Dans un marché de la micromobilité souvent saturé de solutions partielles, Also se distingue par une approche verticale héritée directement de Rivian. Fondée comme un projet interne sous l’impulsion de RJ Scaringe, le PDG de Rivian, l’équipe a rapidement rassemblé des talents venus d’Apple, Google, Specialized et Tesla. En 2025, ce groupe a pris son indépendance avec 150 millions de dollars en poche et un nom simple : Also.

Aujourd’hui, la société continue de s’appuyer sur les atouts de son ancien parent. Rivian conserve une participation minoritaire et RJ Scaringe siège toujours au conseil d’administration. Cette proximité permet à Also de bénéficier de l’expertise technique, du réseau de distribution et des économies d’échelle d’un acteur déjà bien implanté dans l’électrique.

Un Nouveau Tour De Table De 150 Millions De Dollars

Le dernier round, une Series D mené par Prysm Capital, a réuni plusieurs investisseurs historiques : Eclipse, Greenoaks et MVP Ventures. Avec cette injection, Also porte son total levé à 455 millions de dollars depuis sa création. Le montant impressionne d’autant plus que la start-up a moins de deux ans d’existence indépendante.

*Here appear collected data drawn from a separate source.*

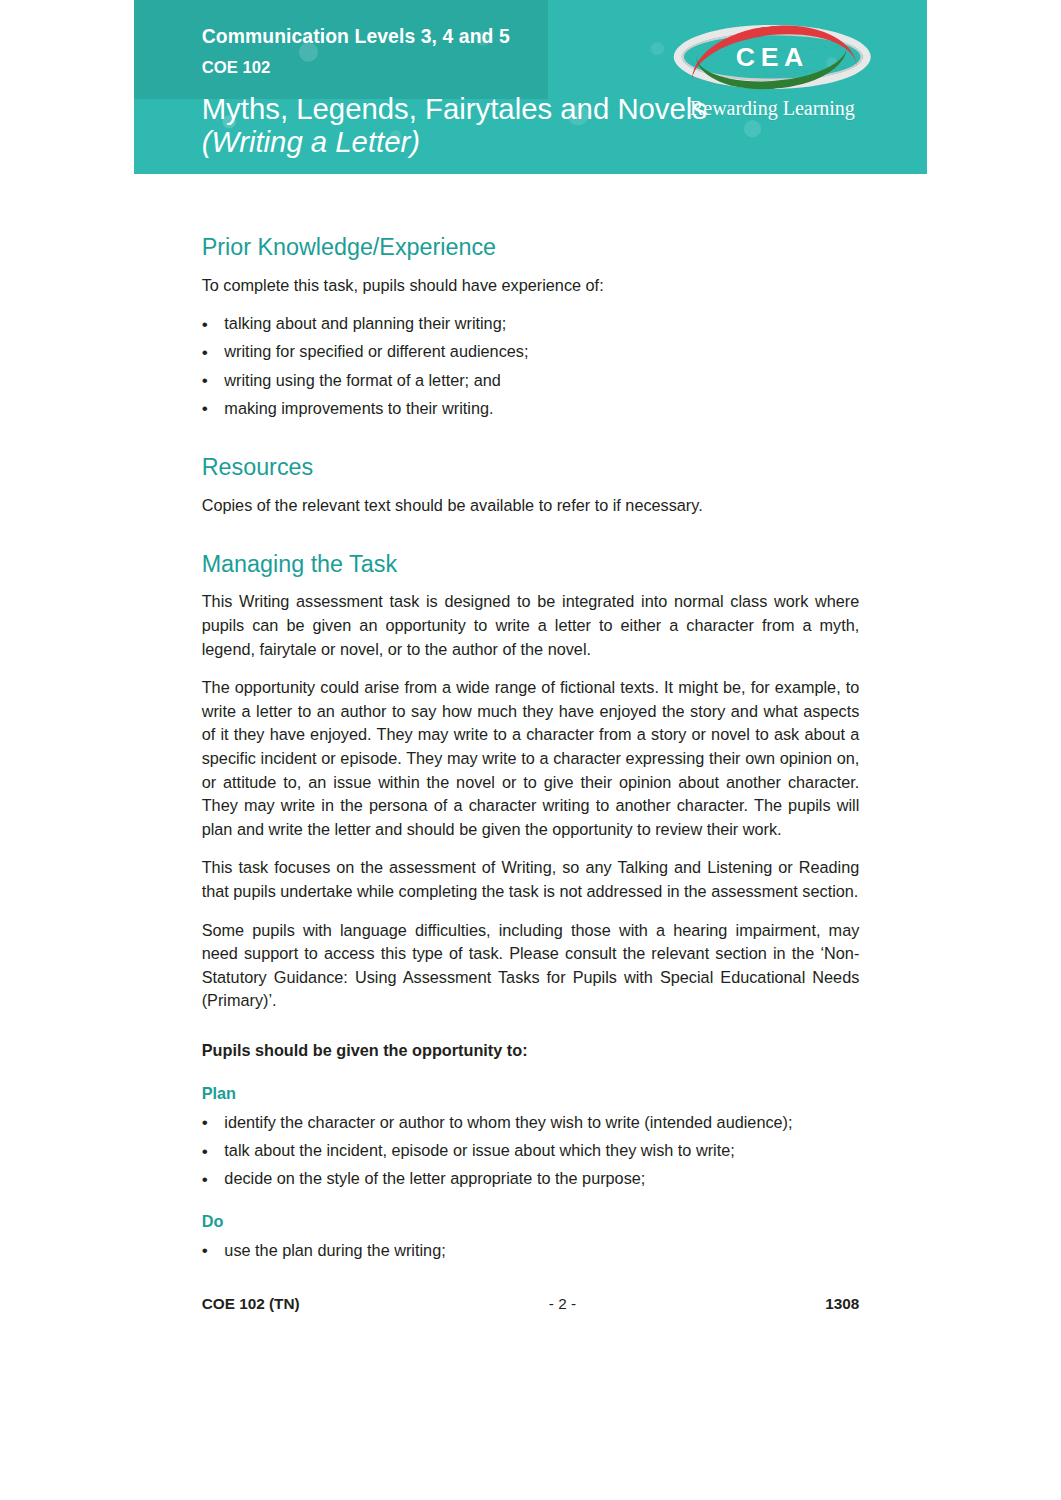Communication Levels 3, 4 and 5
COE 102
CEA
Rewarding Learning
Myths, Legends, Fairytales and Novels
(Writing a Letter)
Prior Knowledge/Experience
To complete this task, pupils should have experience of:
talking about and planning their writing;
writing for specified or different audiences;
writing using the format of a letter; and
making improvements to their writing.
Resources
Copies of the relevant text should be available to refer to if necessary.
Managing the Task
This Writing assessment task is designed to be integrated into normal class work where pupils can be given an opportunity to write a letter to either a character from a myth, legend, fairytale or novel, or to the author of the novel.
The opportunity could arise from a wide range of fictional texts. It might be, for example, to write a letter to an author to say how much they have enjoyed the story and what aspects of it they have enjoyed. They may write to a character from a story or novel to ask about a specific incident or episode. They may write to a character expressing their own opinion on, or attitude to, an issue within the novel or to give their opinion about another character. They may write in the persona of a character writing to another character. The pupils will plan and write the letter and should be given the opportunity to review their work.
This task focuses on the assessment of Writing, so any Talking and Listening or Reading that pupils undertake while completing the task is not addressed in the assessment section.
Some pupils with language difficulties, including those with a hearing impairment, may need support to access this type of task. Please consult the relevant section in the ‘Non-Statutory Guidance: Using Assessment Tasks for Pupils with Special Educational Needs (Primary)’.
Pupils should be given the opportunity to:
Plan
identify the character or author to whom they wish to write (intended audience);
talk about the incident, episode or issue about which they wish to write;
decide on the style of the letter appropriate to the purpose;
Do
use the plan during the writing;
COE 102 (TN)
- 2 -
1308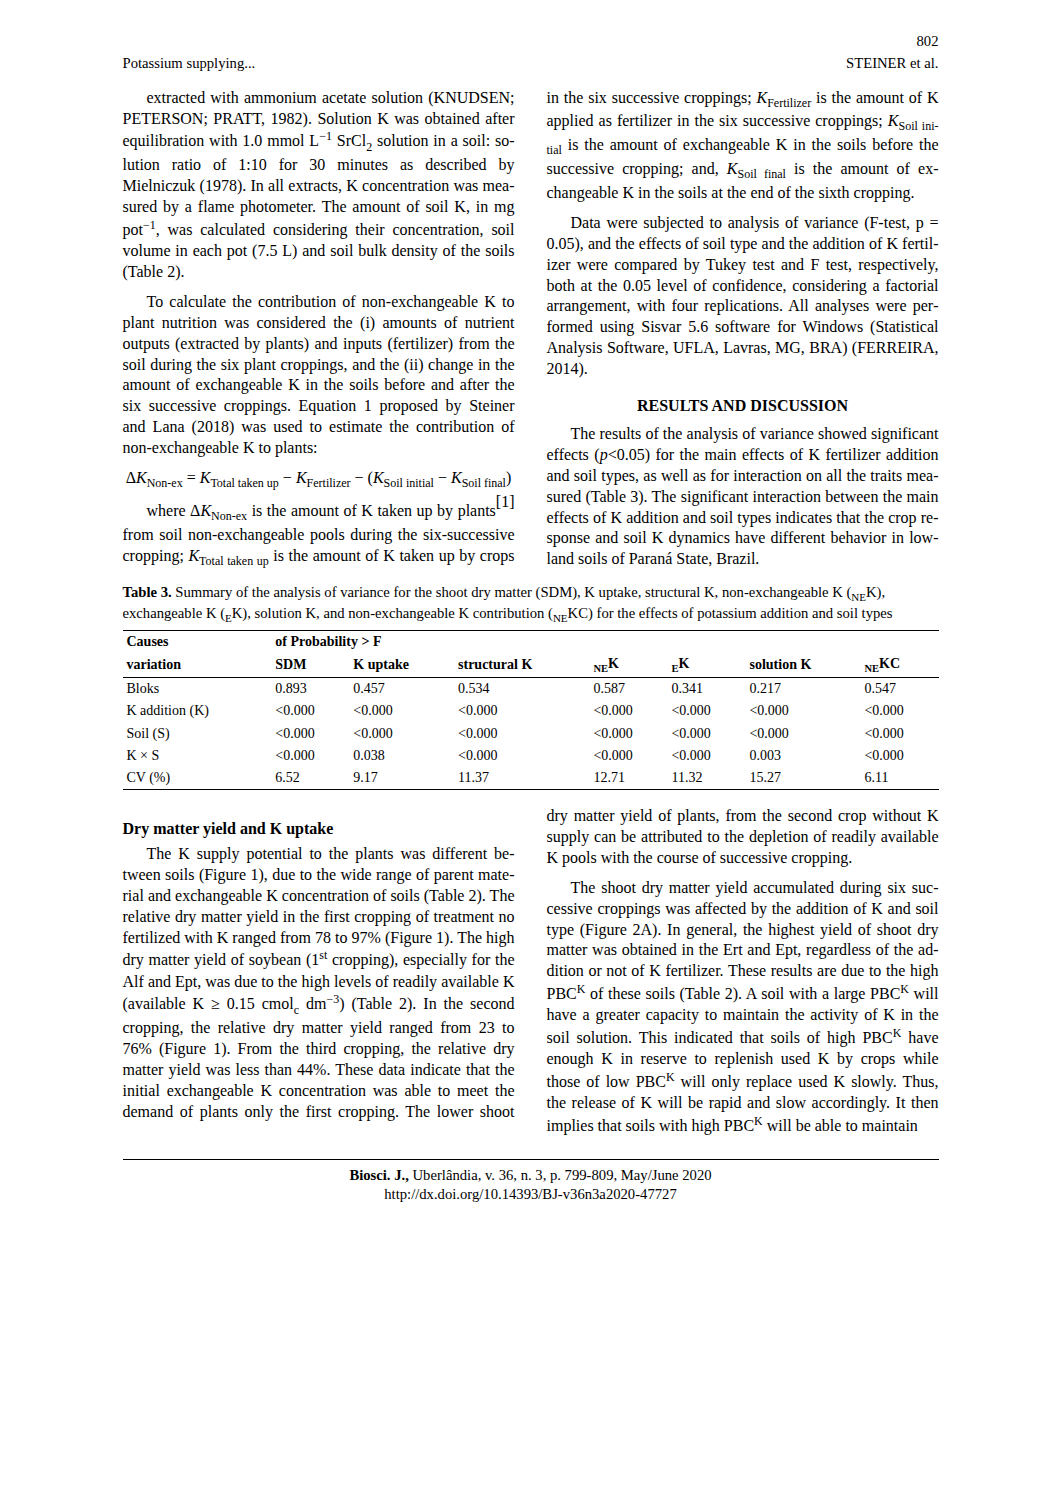802
Potassium supplying... STEINER et al.
extracted with ammonium acetate solution (KNUDSEN; PETERSON; PRATT, 1982). Solution K was obtained after equilibration with 1.0 mmol L−1 SrCl2 solution in a soil: solution ratio of 1:10 for 30 minutes as described by Mielniczuk (1978). In all extracts, K concentration was measured by a flame photometer. The amount of soil K, in mg pot−1, was calculated considering their concentration, soil volume in each pot (7.5 L) and soil bulk density of the soils (Table 2).
To calculate the contribution of non-exchangeable K to plant nutrition was considered the (i) amounts of nutrient outputs (extracted by plants) and inputs (fertilizer) from the soil during the six plant croppings, and the (ii) change in the amount of exchangeable K in the soils before and after the six successive croppings. Equation 1 proposed by Steiner and Lana (2018) was used to estimate the contribution of non-exchangeable K to plants:
ΔKNon-ex = KTotal taken up − KFertilizer − (KSoil initial − KSoil final)[1]
where ΔKNon-ex is the amount of K taken up by plants from soil non-exchangeable pools during the six-successive cropping; KTotal taken up is the amount of K taken up by crops in the six successive croppings; KFertilizer is the amount of K applied as fertilizer in the six successive croppings; KSoil initial is the amount of exchangeable K in the soils before the successive cropping; and, KSoil final is the amount of exchangeable K in the soils at the end of the sixth cropping.
Data were subjected to analysis of variance (F-test, p = 0.05), and the effects of soil type and the addition of K fertilizer were compared by Tukey test and F test, respectively, both at the 0.05 level of confidence, considering a factorial arrangement, with four replications. All analyses were performed using Sisvar 5.6 software for Windows (Statistical Analysis Software, UFLA, Lavras, MG, BRA) (FERREIRA, 2014).
RESULTS AND DISCUSSION
The results of the analysis of variance showed significant effects (p<0.05) for the main effects of K fertilizer addition and soil types, as well as for interaction on all the traits measured (Table 3). The significant interaction between the main effects of K addition and soil types indicates that the crop response and soil K dynamics have different behavior in lowland soils of Paraná State, Brazil.
Table 3. Summary of the analysis of variance for the shoot dry matter (SDM), K uptake, structural K, non-exchangeable K ( NE K), exchangeable K ( E K), solution K, and non-exchangeable K contribution ( NE KC) for the effects of potassium addition and soil types
| Causes | of Probability > F |
| --- | --- |
| variation | SDM | K uptake | structural K | NE K | E K | solution K | NE KC |
| Bloks | 0.893 | 0.457 | 0.534 | 0.587 | 0.341 | 0.217 | 0.547 |
| K addition (K) | <0.000 | <0.000 | <0.000 | <0.000 | <0.000 | <0.000 | <0.000 |
| Soil (S) | <0.000 | <0.000 | <0.000 | <0.000 | <0.000 | <0.000 | <0.000 |
| K × S | <0.000 | 0.038 | <0.000 | <0.000 | <0.000 | 0.003 | <0.000 |
| CV (%) | 6.52 | 9.17 | 11.37 | 12.71 | 11.32 | 15.27 | 6.11 |
Dry matter yield and K uptake
The K supply potential to the plants was different between soils (Figure 1), due to the wide range of parent material and exchangeable K concentration of soils (Table 2). The relative dry matter yield in the first cropping of treatment no fertilized with K ranged from 78 to 97% (Figure 1). The high dry matter yield of soybean (1st cropping), especially for the Alf and Ept, was due to the high levels of readily available K (available K ≥ 0.15 cmolc dm−3) (Table 2). In the second cropping, the relative dry matter yield ranged from 23 to 76% (Figure 1). From the third cropping, the relative dry matter yield was less than 44%. These data indicate that the initial exchangeable K concentration was able to meet the demand of plants only the first cropping. The lower shoot dry matter yield of plants, from the second crop without K supply can be attributed to the depletion of readily available K pools with the course of successive cropping.
The shoot dry matter yield accumulated during six successive croppings was affected by the addition of K and soil type (Figure 2A). In general, the highest yield of shoot dry matter was obtained in the Ert and Ept, regardless of the addition or not of K fertilizer. These results are due to the high PBCK of these soils (Table 2). A soil with a large PBCK will have a greater capacity to maintain the activity of K in the soil solution. This indicated that soils of high PBCK have enough K in reserve to replenish used K by crops while those of low PBCK will only replace used K slowly. Thus, the release of K will be rapid and slow accordingly. It then implies that soils with high PBCK will be able to maintain
Biosci. J., Uberlândia, v. 36, n. 3, p. 799-809, May/June 2020
http://dx.doi.org/10.14393/BJ-v36n3a2020-47727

Selon les dirigeants, ces fonds serviront à accélérer le développement de la technologie de conduite autonome et à faire progresser simultanément plusieurs formats de véhicules. L’idée centrale reste de réutiliser l’architecture électrique déjà conçue pour le vélo à assistance électrique grand public et le quad de livraison commercial. Une stratégie qui limite les coûts de recherche et développement tout en accélérant la mise sur le marché.

Nous avons soutenu Rivian très tôt parce que nous voyions le potentiel de camions, fourgonnettes et SUV électriques magnifiquement conçus et verticalement intégrés. Also applique exactement la même approche aux véhicules de plus petite taille.

Jay Park, co-fondateur et managing partner de Prysm Capital

Cette déclaration de Jay Park résume parfaitement la logique de l’investissement. Prysm Capital avait déjà misé sur Rivian à ses débuts. Aujourd’hui, le fonds applique la même grille de lecture à Also : une intégration verticale poussée, un design soigné et une ambition claire de dominer un segment encore fragmenté.

De La Micromobilité À L’Autonomie : Une Évolution Logique

Also n’a pas commencé par les robots de livraison. Son premier produit, dévoilé en octobre dernier, est un deux-roues électrique baptisé TM-B, proposé à 4 500 dollars. À ses côtés, deux modèles de quads ont été présentés, dont l’un destiné à Amazon. Ces véhicules de livraison commerciaux constituent déjà une promesse concrète de revenus à court terme.

Pourtant, le chemin n’a pas été sans embûches. Le lancement de l’édition initiale du vélo a pris plusieurs mois de retard. Aujourd’hui, la société affirme que les premières unités commencent enfin à être livrées aux clients. Parallèlement, les précommandes et la configuration des versions performance et standard sont ouvertes, avec des livraisons prévues dès l’automne.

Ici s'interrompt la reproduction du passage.